*Information*:
──────
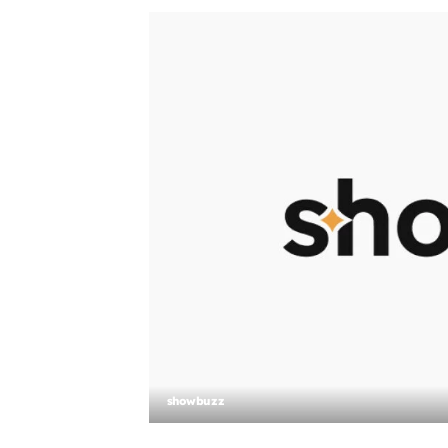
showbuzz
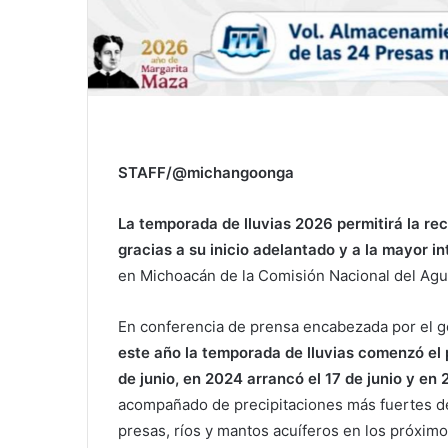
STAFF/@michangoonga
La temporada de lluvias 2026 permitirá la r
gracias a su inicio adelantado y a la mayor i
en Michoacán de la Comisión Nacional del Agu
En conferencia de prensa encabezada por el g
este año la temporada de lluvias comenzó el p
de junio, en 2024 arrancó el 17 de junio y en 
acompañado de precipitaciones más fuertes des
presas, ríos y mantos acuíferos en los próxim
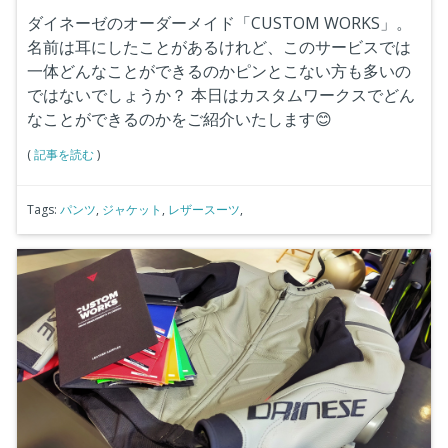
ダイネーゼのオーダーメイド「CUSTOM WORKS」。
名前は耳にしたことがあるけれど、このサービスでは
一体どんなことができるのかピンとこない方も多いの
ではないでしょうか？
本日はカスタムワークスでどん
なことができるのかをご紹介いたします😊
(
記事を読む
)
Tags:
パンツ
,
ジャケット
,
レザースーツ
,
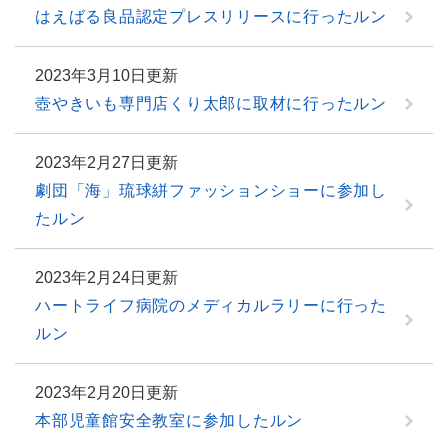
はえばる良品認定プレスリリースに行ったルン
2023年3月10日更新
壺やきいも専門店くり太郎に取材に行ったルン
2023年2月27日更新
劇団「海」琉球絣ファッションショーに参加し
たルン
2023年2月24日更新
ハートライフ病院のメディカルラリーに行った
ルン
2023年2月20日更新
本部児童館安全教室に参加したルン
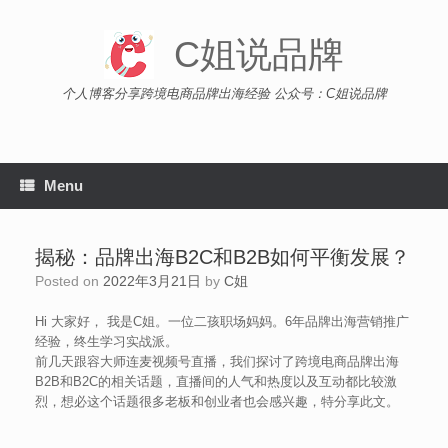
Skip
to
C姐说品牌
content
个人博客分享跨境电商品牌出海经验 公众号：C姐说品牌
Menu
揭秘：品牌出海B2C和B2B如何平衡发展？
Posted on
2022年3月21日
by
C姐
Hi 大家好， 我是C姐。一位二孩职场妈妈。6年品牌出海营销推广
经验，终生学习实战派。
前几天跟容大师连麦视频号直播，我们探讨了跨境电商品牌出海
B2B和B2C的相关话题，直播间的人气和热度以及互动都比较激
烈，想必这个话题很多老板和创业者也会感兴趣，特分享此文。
──────
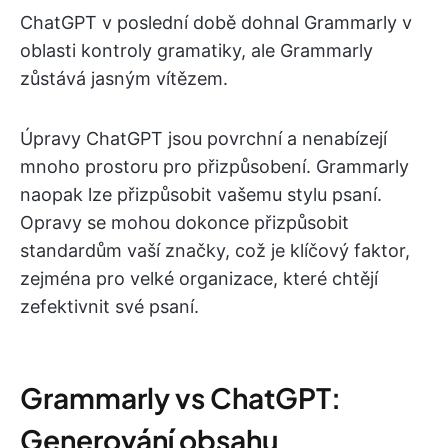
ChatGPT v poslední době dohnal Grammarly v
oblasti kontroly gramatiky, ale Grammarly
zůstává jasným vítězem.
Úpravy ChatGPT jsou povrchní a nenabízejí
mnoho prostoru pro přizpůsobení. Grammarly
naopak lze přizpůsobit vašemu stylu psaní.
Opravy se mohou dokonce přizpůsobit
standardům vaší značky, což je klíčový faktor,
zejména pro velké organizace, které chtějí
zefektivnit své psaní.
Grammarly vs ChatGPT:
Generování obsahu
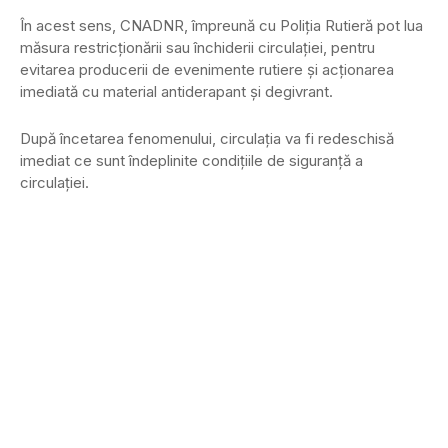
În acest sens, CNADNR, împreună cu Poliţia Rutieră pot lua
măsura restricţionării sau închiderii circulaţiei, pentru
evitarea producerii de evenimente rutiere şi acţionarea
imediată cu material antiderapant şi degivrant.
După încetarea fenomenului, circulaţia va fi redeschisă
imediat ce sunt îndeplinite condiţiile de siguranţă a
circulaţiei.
──────
*What the task requires*: The answer must be every line of the records that contains the word "psaní".

*Expected output*:
naopak lze přizpůsobit vašemu stylu psaní.
zefektivnit své psaní.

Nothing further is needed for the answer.